= AP VoteCast =

Logo of AP VoteCast

AP VoteCast was a survey of American voters and nonvoters administered by NORC at the University of Chicago originally for media networks the Associated Press (AP) and Fox News (referred to by the network as the Fox News Voter Analysis.) The survey was created by Fox, the AP and NORC as a new way to survey voters and would additionally be used in later elections by outlets including NPR, PBS NewsHour, Univision News, USA Today, and The Wall Street Journal.

VoteCast was first used in the 2018 midterm elections. The AP, NORC and Fox tested the new approach for the 2017 gubernatorial elections in New Jersey and Virginia, as well as the Senate election in Alabama. Prior to AP VoteCast, the original methodology of exit polls involved conducting in-person interviews as voters left the polls. AP VoteCast's methodology attempted to account for the increasing number of vote-by-mail voters, by moving away from in-person only exit polls. The project intended to improve the reliability of data and overcome exit poll biases. The survey used online and telephone interviews to reach voters.
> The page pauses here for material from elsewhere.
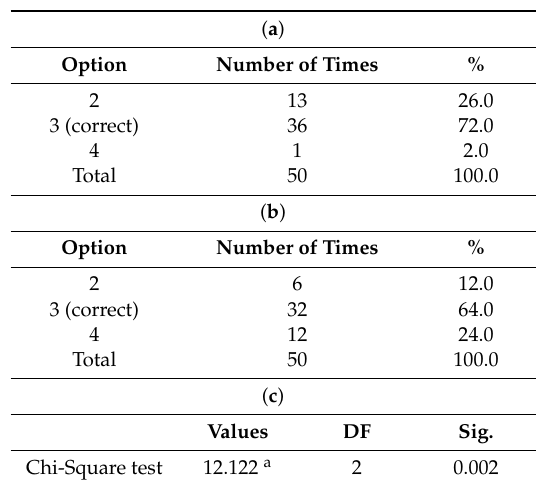
Table 1. ( a ) Estimation of referenced volume with the physical product; ( b ) estimation of referenced volume with the virtual prototype; ( c ) chi-square test for the referenced volume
The AP and Fox News formerly were part of the National Election Pool, but have not collaborated on polling for presidential or midterm elections since 2016.
Following SSRS's 2025 acquisition of Edison Research, the networks that make up the National Election Pool joined the AP and Fox to survey voters for the elections held that year. The Voter Poll by SSRS will also be used to survey voters during the 2026 elections.